The 1951 census recorded Rustampur as comprising 14 hamlets, with a total population of 1,505 people (768 male and 737 female), in 321 households and 236 physical houses. The area of the village was given as 791 acres. 98 residents were literate, 95 male and 3 female. The village was listed as belonging to the pargana of Rae Bareli North and the thana of Kotwali. There was a primary school in Rustampur at that point with an attendance of 202 students as of 1 January 1951.

The 1961 census recorded Rustampur as comprising 14 hamlets, with a total population of 1,760 people (884 male and 876 female), in 363 households and 357 physical houses.
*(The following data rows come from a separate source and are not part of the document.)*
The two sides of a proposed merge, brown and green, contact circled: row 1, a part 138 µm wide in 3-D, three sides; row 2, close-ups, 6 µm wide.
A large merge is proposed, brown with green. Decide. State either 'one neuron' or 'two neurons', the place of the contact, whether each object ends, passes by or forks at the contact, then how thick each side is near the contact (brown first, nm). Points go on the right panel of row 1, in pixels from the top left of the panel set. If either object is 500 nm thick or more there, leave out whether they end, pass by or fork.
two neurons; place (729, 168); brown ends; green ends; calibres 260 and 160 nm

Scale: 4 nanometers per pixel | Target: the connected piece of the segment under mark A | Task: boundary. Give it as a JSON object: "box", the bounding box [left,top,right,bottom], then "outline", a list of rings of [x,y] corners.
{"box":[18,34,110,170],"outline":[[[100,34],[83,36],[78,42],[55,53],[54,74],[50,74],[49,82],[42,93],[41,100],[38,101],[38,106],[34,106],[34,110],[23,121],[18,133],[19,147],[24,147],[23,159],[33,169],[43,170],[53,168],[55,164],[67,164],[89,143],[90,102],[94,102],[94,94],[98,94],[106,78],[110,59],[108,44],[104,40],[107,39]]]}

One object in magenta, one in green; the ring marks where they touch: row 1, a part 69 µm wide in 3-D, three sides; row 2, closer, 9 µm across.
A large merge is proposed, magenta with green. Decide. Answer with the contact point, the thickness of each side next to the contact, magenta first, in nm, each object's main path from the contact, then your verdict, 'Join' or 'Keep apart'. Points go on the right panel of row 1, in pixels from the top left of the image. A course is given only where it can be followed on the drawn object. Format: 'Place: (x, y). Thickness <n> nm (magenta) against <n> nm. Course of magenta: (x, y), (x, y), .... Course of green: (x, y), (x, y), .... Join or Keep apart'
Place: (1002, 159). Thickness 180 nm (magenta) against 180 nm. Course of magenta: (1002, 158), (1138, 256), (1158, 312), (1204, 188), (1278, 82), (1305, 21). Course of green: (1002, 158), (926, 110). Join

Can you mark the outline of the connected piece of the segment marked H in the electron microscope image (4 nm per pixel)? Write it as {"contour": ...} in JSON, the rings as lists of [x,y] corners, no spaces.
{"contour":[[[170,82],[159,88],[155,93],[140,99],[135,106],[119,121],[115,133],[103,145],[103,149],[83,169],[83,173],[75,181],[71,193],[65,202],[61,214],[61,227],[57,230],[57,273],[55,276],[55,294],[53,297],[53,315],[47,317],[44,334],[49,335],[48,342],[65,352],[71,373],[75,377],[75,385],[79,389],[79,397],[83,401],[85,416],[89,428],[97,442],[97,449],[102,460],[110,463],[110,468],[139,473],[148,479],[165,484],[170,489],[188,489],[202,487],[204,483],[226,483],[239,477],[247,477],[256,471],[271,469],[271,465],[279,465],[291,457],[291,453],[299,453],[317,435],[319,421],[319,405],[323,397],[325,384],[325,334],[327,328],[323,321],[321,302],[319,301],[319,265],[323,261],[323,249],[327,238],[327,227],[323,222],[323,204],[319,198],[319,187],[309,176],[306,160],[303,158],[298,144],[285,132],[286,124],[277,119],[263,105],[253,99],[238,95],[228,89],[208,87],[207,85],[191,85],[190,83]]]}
The area of the village was given as 791 acres. Average attendance of the Shivratri festival was about 500 people, and attendance for the twice-weekly haat was about 600.

The 1981 census recorded Rustampur as having a population of 2,615 people, in 485 households, and having an area of 322.55 hectares. The main staple foods were listed as wheat and rice.

The 1991 census recorded Rustampur as having a total population of 2,999 people (1,611 male and 1,388 female), in 578 households and 567 physical houses. The area of the village was listed as 326 hectares. Members of the 0-6 age group numbered 528, or 18% of the total; this group was 54% male (285) and 46% female (243). Members of scheduled castes numbered 857, or 28.5% of the village's total population, while no members of scheduled tribes were recorded. The literacy rate of the village was 28% (659 men and 188 women). 1,103 people were classified as main workers (861 men and 242 women), while 4 people were classified as marginal workers (all women); the remaining 1,892 residents were non-workers. The breakdown of main workers by employment category was as follows: 730 cultivators (i.e. people who owned or leased their own land); 220 agricultural labourers (i.e. people who worked someone else's land in return for payment); 6 workers in livestock, forestry, fishing, hunting, plantations, orchards, etc.; 0 in mining and quarrying; 0 household industry workers; 29 workers employed in other manufacturing, processing, service, and repair roles; 20 construction workers; 41 employed in trade and commerce; 11 employed in transport, storage, and communications; and 46 in other services.